[Saved data entries]
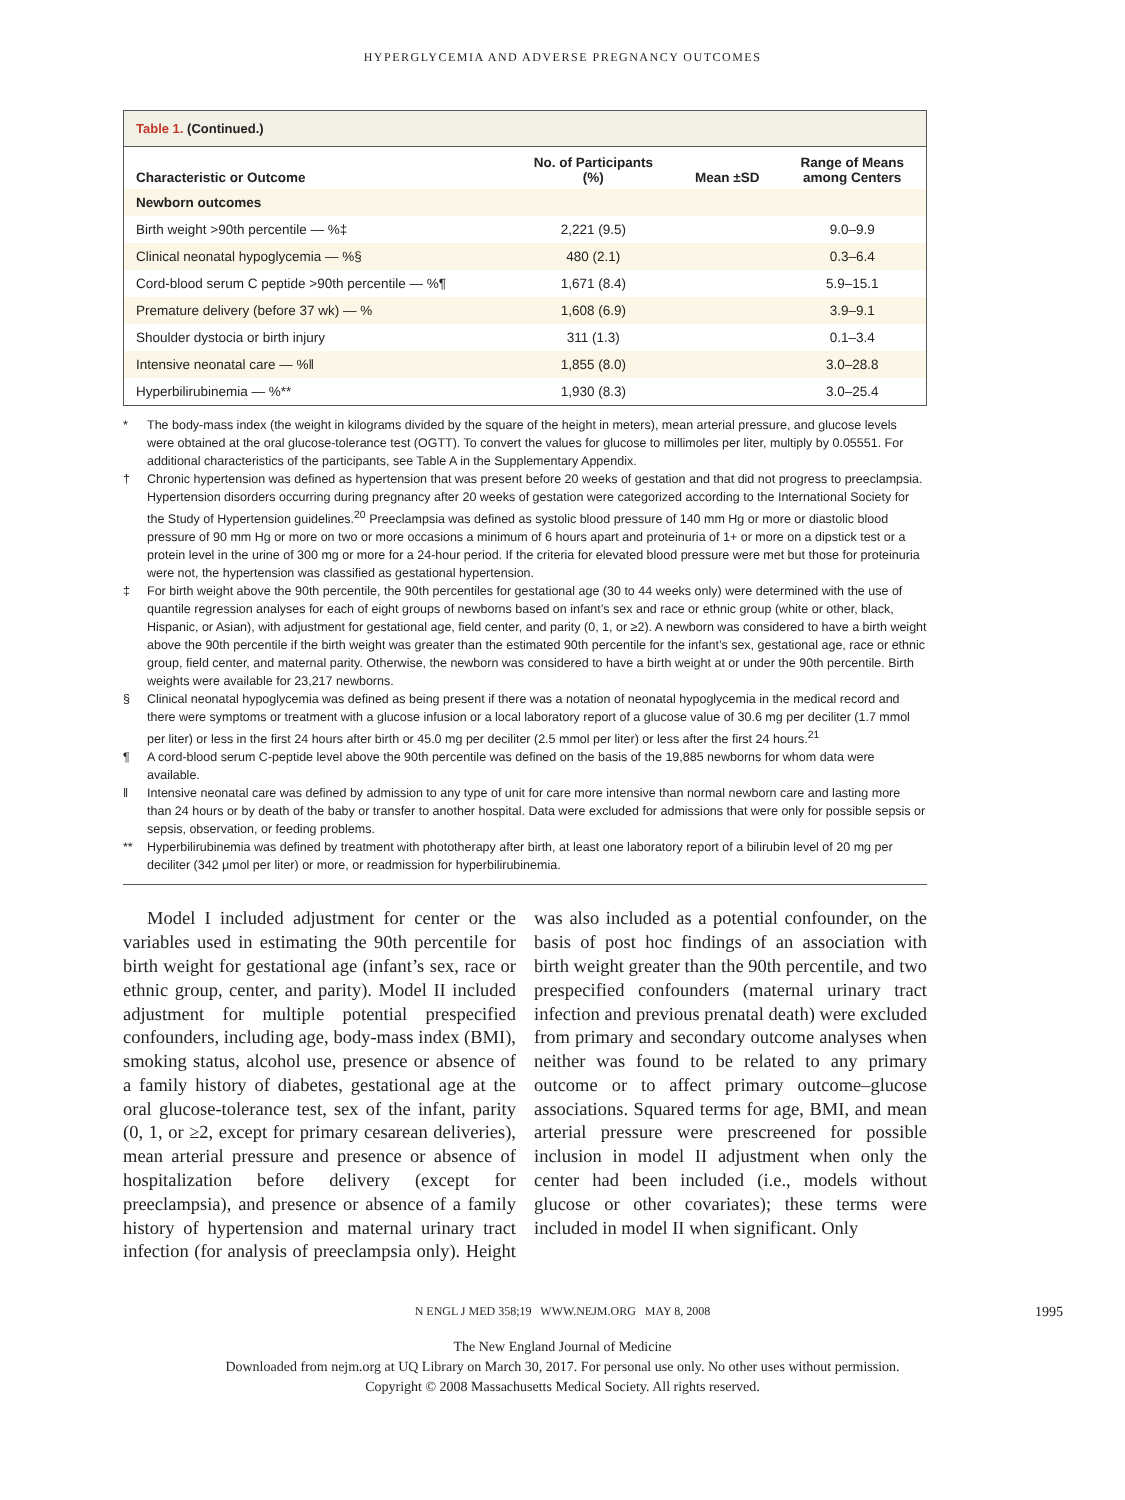HYPERGLYCEMIA AND ADVERSE PREGNANCY OUTCOMES
Table 1. (Continued.)
| Characteristic or Outcome | No. of Participants (%) | Mean ±SD | Range of Means among Centers |
| --- | --- | --- | --- |
| Newborn outcomes | | | |
| Birth weight >90th percentile — %‡ | 2,221 (9.5) | | 9.0–9.9 |
| Clinical neonatal hypoglycemia — %§ | 480 (2.1) | | 0.3–6.4 |
| Cord-blood serum C peptide >90th percentile — %¶ | 1,671 (8.4) | | 5.9–15.1 |
| Premature delivery (before 37 wk) — % | 1,608 (6.9) | | 3.9–9.1 |
| Shoulder dystocia or birth injury | 311 (1.3) | | 0.1–3.4 |
| Intensive neonatal care — %‖ | 1,855 (8.0) | | 3.0–28.8 |
| Hyperbilirubinemia — %** | 1,930 (8.3) | | 3.0–25.4 |
* The body-mass index (the weight in kilograms divided by the square of the height in meters), mean arterial pressure, and glucose levels were obtained at the oral glucose-tolerance test (OGTT). To convert the values for glucose to millimoles per liter, multiply by 0.05551. For additional characteristics of the participants, see Table A in the Supplementary Appendix.
† Chronic hypertension was defined as hypertension that was present before 20 weeks of gestation and that did not progress to preeclampsia. Hypertension disorders occurring during pregnancy after 20 weeks of gestation were categorized according to the International Society for the Study of Hypertension guidelines.<sup>20</sup> Preeclampsia was defined as systolic blood pressure of 140 mm Hg or more or diastolic blood pressure of 90 mm Hg or more on two or more occasions a minimum of 6 hours apart and proteinuria of 1+ or more on a dipstick test or a protein level in the urine of 300 mg or more for a 24-hour period. If the criteria for elevated blood pressure were met but those for proteinuria were not, the hypertension was classified as gestational hypertension.
‡ For birth weight above the 90th percentile, the 90th percentiles for gestational age (30 to 44 weeks only) were determined with the use of quantile regression analyses for each of eight groups of newborns based on infant’s sex and race or ethnic group (white or other, black, Hispanic, or Asian), with adjustment for gestational age, field center, and parity (0, 1, or ≥2). A newborn was considered to have a birth weight above the 90th percentile if the birth weight was greater than the estimated 90th percentile for the infant’s sex, gestational age, race or ethnic group, field center, and maternal parity. Otherwise, the newborn was considered to have a birth weight at or under the 90th percentile. Birth weights were available for 23,217 newborns.
§ Clinical neonatal hypoglycemia was defined as being present if there was a notation of neonatal hypoglycemia in the medical record and there were symptoms or treatment with a glucose infusion or a local laboratory report of a glucose value of 30.6 mg per deciliter (1.7 mmol per liter) or less in the first 24 hours after birth or 45.0 mg per deciliter (2.5 mmol per liter) or less after the first 24 hours.<sup>21</sup>
¶ A cord-blood serum C-peptide level above the 90th percentile was defined on the basis of the 19,885 newborns for whom data were available.
‖ Intensive neonatal care was defined by admission to any type of unit for care more intensive than normal newborn care and lasting more than 24 hours or by death of the baby or transfer to another hospital. Data were excluded for admissions that were only for possible sepsis or sepsis, observation, or feeding problems.
** Hyperbilirubinemia was defined by treatment with phototherapy after birth, at least one laboratory report of a bilirubin level of 20 mg per deciliter (342 μmol per liter) or more, or readmission for hyperbilirubinemia.
Model I included adjustment for center or the variables used in estimating the 90th percentile for birth weight for gestational age (infant’s sex, race or ethnic group, center, and parity). Model II included adjustment for multiple potential prespecified confounders, including age, body-mass index (BMI), smoking status, alcohol use, presence or absence of a family history of diabetes, gestational age at the oral glucose-tolerance test, sex of the infant, parity (0, 1, or ≥2, except for primary cesarean deliveries), mean arterial pressure and presence or absence of hospitalization before delivery (except for preeclampsia), and presence or absence of a family history of hypertension and maternal urinary tract infection (for analysis of preeclampsia only). Height was also included as a potential confounder, on the basis of post hoc findings of an association with birth weight greater than the 90th percentile, and two prespecified confounders (maternal urinary tract infection and previous prenatal death) were excluded from primary and secondary outcome analyses when neither was found to be related to any primary outcome or to affect primary outcome–glucose associations. Squared terms for age, BMI, and mean arterial pressure were prescreened for possible inclusion in model II adjustment when only the center had been included (i.e., models without glucose or other covariates); these terms were included in model II when significant. Only
N ENGL J MED 358;19 WWW.NEJM.ORG MAY 8, 2008 1995
The New England Journal of Medicine
Downloaded from nejm.org at UQ Library on March 30, 2017. For personal use only. No other uses without permission.
Copyright © 2008 Massachusetts Medical Society. All rights reserved.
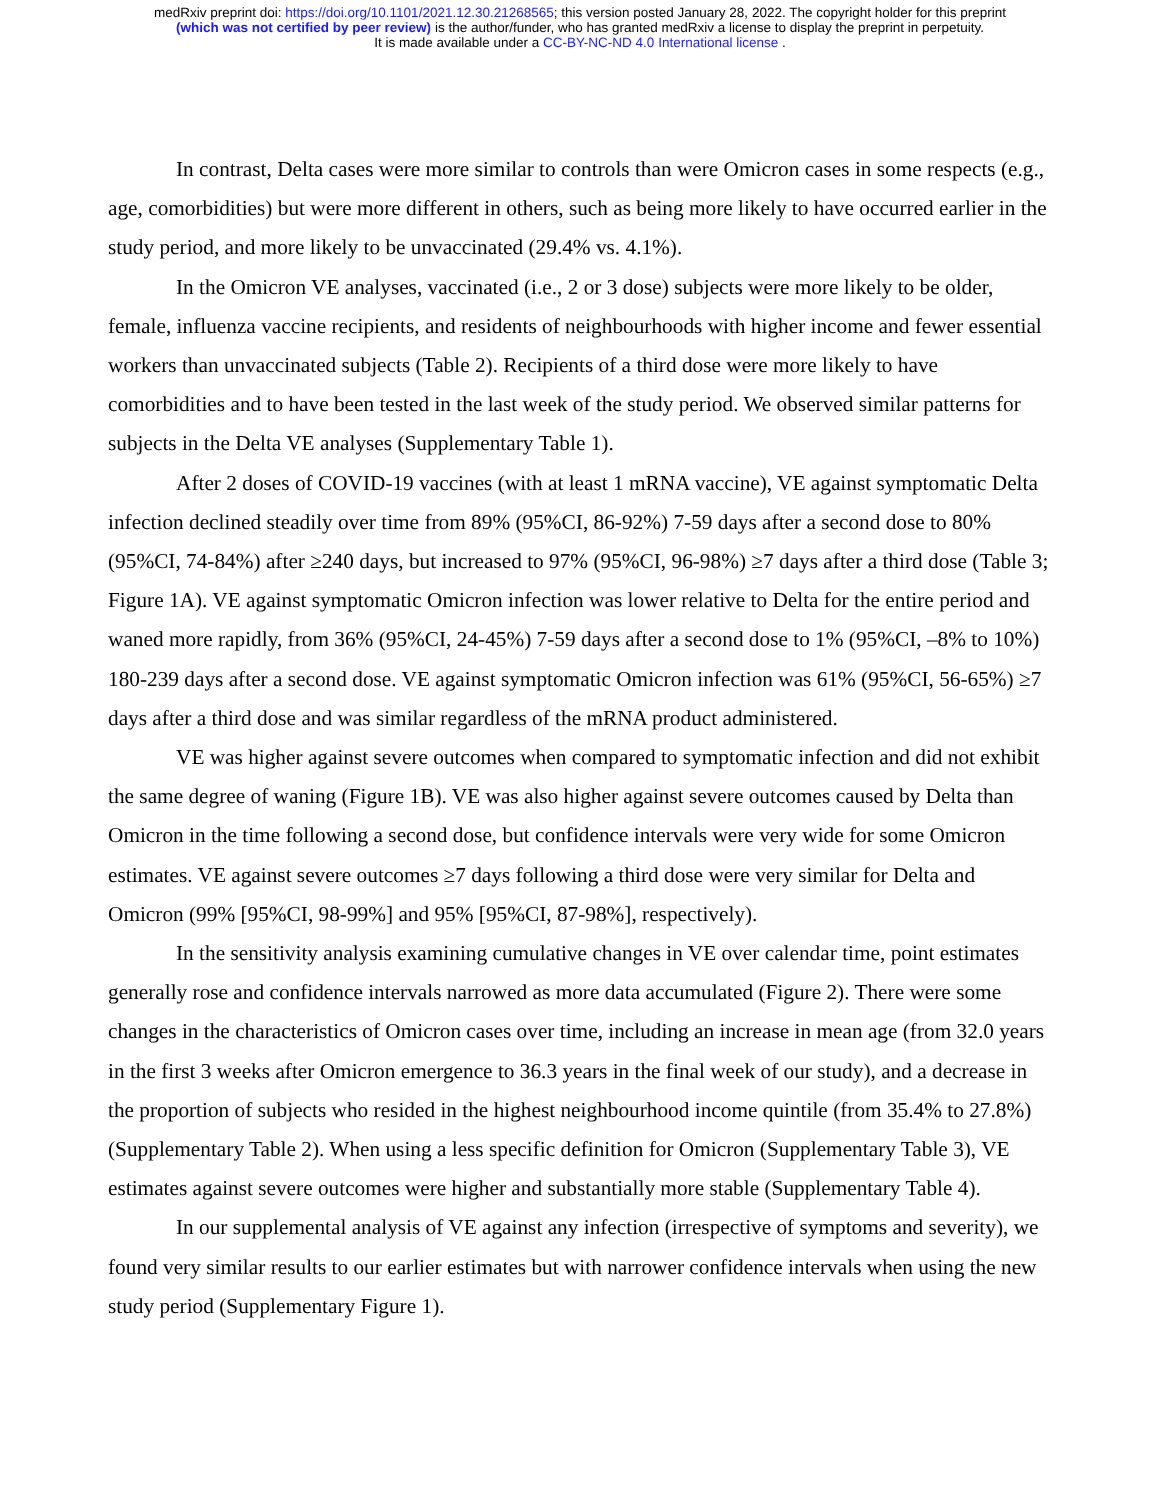medRxiv preprint doi: https://doi.org/10.1101/2021.12.30.21268565; this version posted January 28, 2022. The copyright holder for this preprint
(which was not certified by peer review) is the author/funder, who has granted medRxiv a license to display the preprint in perpetuity.
It is made available under a CC-BY-NC-ND 4.0 International license .
In contrast, Delta cases were more similar to controls than were Omicron cases in some respects (e.g., age, comorbidities) but were more different in others, such as being more likely to have occurred earlier in the study period, and more likely to be unvaccinated (29.4% vs. 4.1%).
In the Omicron VE analyses, vaccinated (i.e., 2 or 3 dose) subjects were more likely to be older, female, influenza vaccine recipients, and residents of neighbourhoods with higher income and fewer essential workers than unvaccinated subjects (Table 2). Recipients of a third dose were more likely to have comorbidities and to have been tested in the last week of the study period. We observed similar patterns for subjects in the Delta VE analyses (Supplementary Table 1).
After 2 doses of COVID-19 vaccines (with at least 1 mRNA vaccine), VE against symptomatic Delta infection declined steadily over time from 89% (95%CI, 86-92%) 7-59 days after a second dose to 80% (95%CI, 74-84%) after ≥240 days, but increased to 97% (95%CI, 96-98%) ≥7 days after a third dose (Table 3; Figure 1A). VE against symptomatic Omicron infection was lower relative to Delta for the entire period and waned more rapidly, from 36% (95%CI, 24-45%) 7-59 days after a second dose to 1% (95%CI, –8% to 10%) 180-239 days after a second dose. VE against symptomatic Omicron infection was 61% (95%CI, 56-65%) ≥7 days after a third dose and was similar regardless of the mRNA product administered.
VE was higher against severe outcomes when compared to symptomatic infection and did not exhibit the same degree of waning (Figure 1B). VE was also higher against severe outcomes caused by Delta than Omicron in the time following a second dose, but confidence intervals were very wide for some Omicron estimates. VE against severe outcomes ≥7 days following a third dose were very similar for Delta and Omicron (99% [95%CI, 98-99%] and 95% [95%CI, 87-98%], respectively).
In the sensitivity analysis examining cumulative changes in VE over calendar time, point estimates generally rose and confidence intervals narrowed as more data accumulated (Figure 2). There were some changes in the characteristics of Omicron cases over time, including an increase in mean age (from 32.0 years in the first 3 weeks after Omicron emergence to 36.3 years in the final week of our study), and a decrease in the proportion of subjects who resided in the highest neighbourhood income quintile (from 35.4% to 27.8%) (Supplementary Table 2). When using a less specific definition for Omicron (Supplementary Table 3), VE estimates against severe outcomes were higher and substantially more stable (Supplementary Table 4).
In our supplemental analysis of VE against any infection (irrespective of symptoms and severity), we found very similar results to our earlier estimates but with narrower confidence intervals when using the new study period (Supplementary Figure 1).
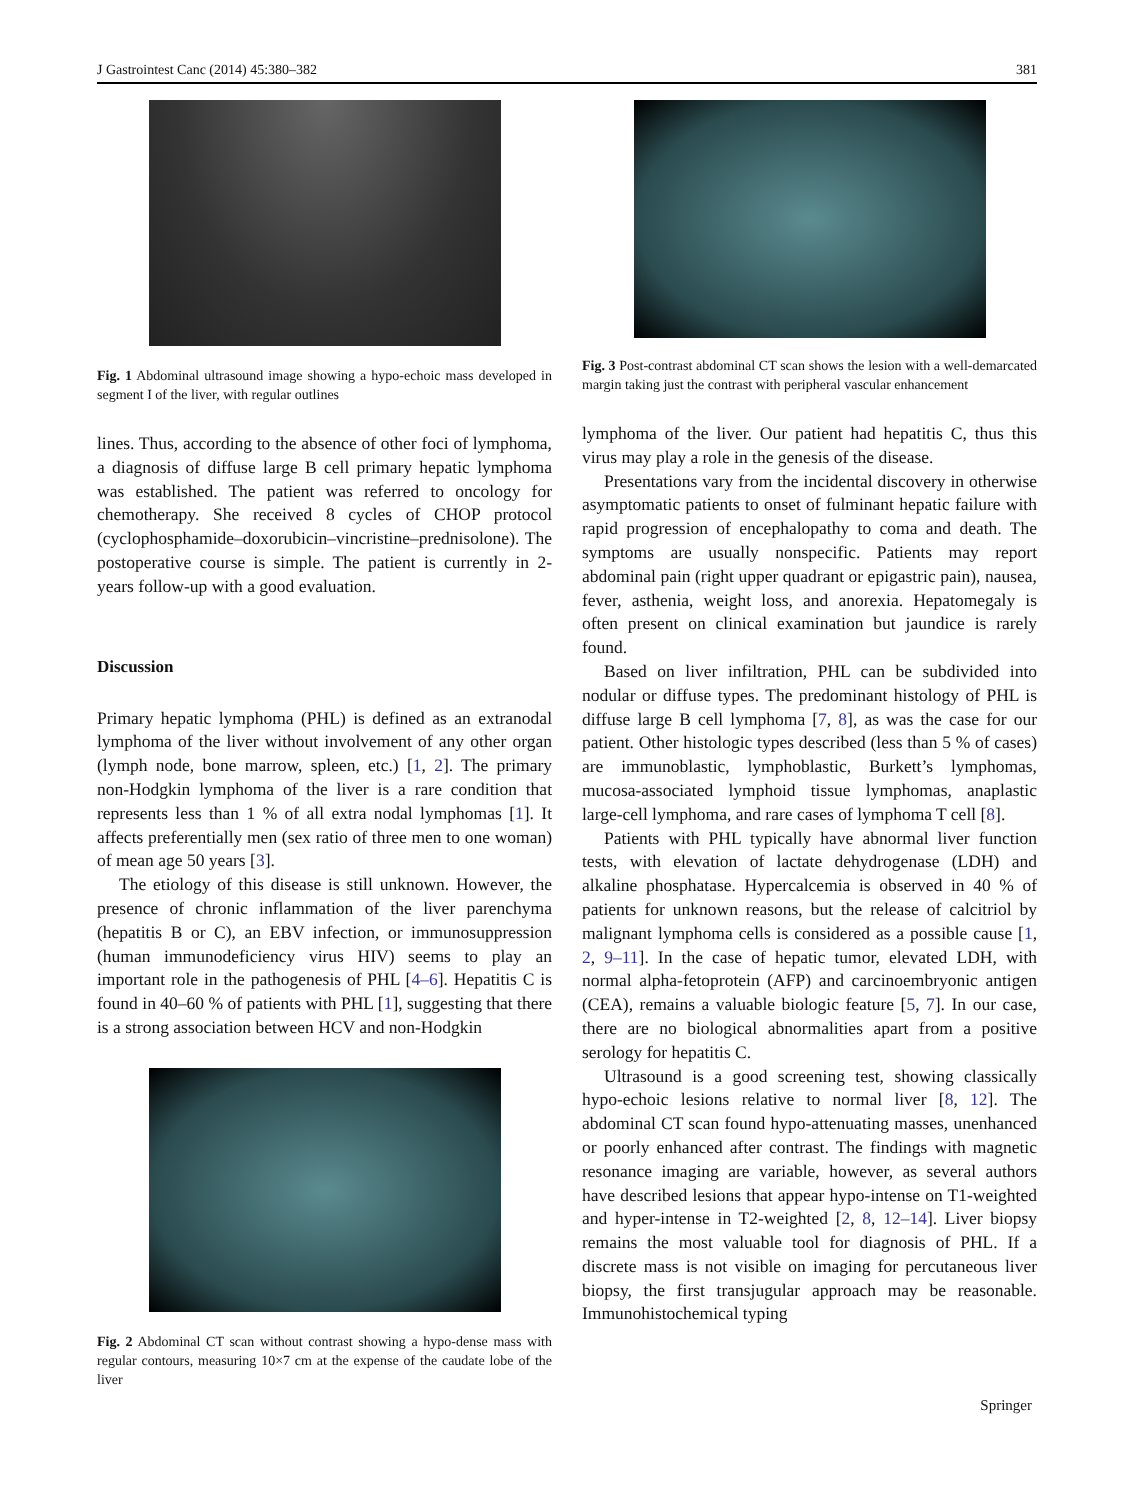J Gastrointest Canc (2014) 45:380–382 381
Fig. 1 Abdominal ultrasound image showing a hypo-echoic mass developed in segment I of the liver, with regular outlines
lines. Thus, according to the absence of other foci of lymphoma, a diagnosis of diffuse large B cell primary hepatic lymphoma was established. The patient was referred to oncology for chemotherapy. She received 8 cycles of CHOP protocol (cyclophosphamide–doxorubicin–vincristine–prednisolone). The postoperative course is simple. The patient is currently in 2-years follow-up with a good evaluation.
Discussion
Primary hepatic lymphoma (PHL) is defined as an extranodal lymphoma of the liver without involvement of any other organ (lymph node, bone marrow, spleen, etc.) [1, 2]. The primary non-Hodgkin lymphoma of the liver is a rare condition that represents less than 1 % of all extra nodal lymphomas [1]. It affects preferentially men (sex ratio of three men to one woman) of mean age 50 years [3].
The etiology of this disease is still unknown. However, the presence of chronic inflammation of the liver parenchyma (hepatitis B or C), an EBV infection, or immunosuppression (human immunodeficiency virus HIV) seems to play an important role in the pathogenesis of PHL [4–6]. Hepatitis C is found in 40–60 % of patients with PHL [1], suggesting that there is a strong association between HCV and non-Hodgkin
Fig. 2 Abdominal CT scan without contrast showing a hypo-dense mass with regular contours, measuring 10×7 cm at the expense of the caudate lobe of the liver
Fig. 3 Post-contrast abdominal CT scan shows the lesion with a well-demarcated margin taking just the contrast with peripheral vascular enhancement
lymphoma of the liver. Our patient had hepatitis C, thus this virus may play a role in the genesis of the disease.
Presentations vary from the incidental discovery in otherwise asymptomatic patients to onset of fulminant hepatic failure with rapid progression of encephalopathy to coma and death. The symptoms are usually nonspecific. Patients may report abdominal pain (right upper quadrant or epigastric pain), nausea, fever, asthenia, weight loss, and anorexia. Hepatomegaly is often present on clinical examination but jaundice is rarely found.
Based on liver infiltration, PHL can be subdivided into nodular or diffuse types. The predominant histology of PHL is diffuse large B cell lymphoma [7, 8], as was the case for our patient. Other histologic types described (less than 5 % of cases) are immunoblastic, lymphoblastic, Burkett’s lymphomas, mucosa-associated lymphoid tissue lymphomas, anaplastic large-cell lymphoma, and rare cases of lymphoma T cell [8].
Patients with PHL typically have abnormal liver function tests, with elevation of lactate dehydrogenase (LDH) and alkaline phosphatase. Hypercalcemia is observed in 40 % of patients for unknown reasons, but the release of calcitriol by malignant lymphoma cells is considered as a possible cause [1, 2, 9–11]. In the case of hepatic tumor, elevated LDH, with normal alpha-fetoprotein (AFP) and carcinoembryonic antigen (CEA), remains a valuable biologic feature [5, 7]. In our case, there are no biological abnormalities apart from a positive serology for hepatitis C.
Ultrasound is a good screening test, showing classically hypo-echoic lesions relative to normal liver [8, 12]. The abdominal CT scan found hypo-attenuating masses, unenhanced or poorly enhanced after contrast. The findings with magnetic resonance imaging are variable, however, as several authors have described lesions that appear hypo-intense on T1-weighted and hyper-intense in T2-weighted [2, 8, 12–14]. Liver biopsy remains the most valuable tool for diagnosis of PHL. If a discrete mass is not visible on imaging for percutaneous liver biopsy, the first transjugular approach may be reasonable. Immunohistochemical typing
Springer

[TASK PROMPT] Only one stretch of the records above is wanted: the lines between the one holding "(6.9) | | 3.9–9.1 |" and the one holding "the Supplementary Appendix.", inclusive, reproduced exactly.

[ANSWER SECTION]
| Premature delivery (before 37 wk) — % | 1,608 (6.9) | | 3.9–9.1 |
| Shoulder dystocia or birth injury | 311 (1.3) | | 0.1–3.4 |
| Intensive neonatal care — %‖ | 1,855 (8.0) | | 3.0–28.8 |
| Hyperbilirubinemia — %** | 1,930 (8.3) | | 3.0–25.4 |
* The body-mass index (the weight in kilograms divided by the square of the height in meters), mean arterial pressure, and glucose levels were obtained at the oral glucose-tolerance test (OGTT). To convert the values for glucose to millimoles per liter, multiply by 0.05551. For additional characteristics of the participants, see Table A in the Supplementary Appendix.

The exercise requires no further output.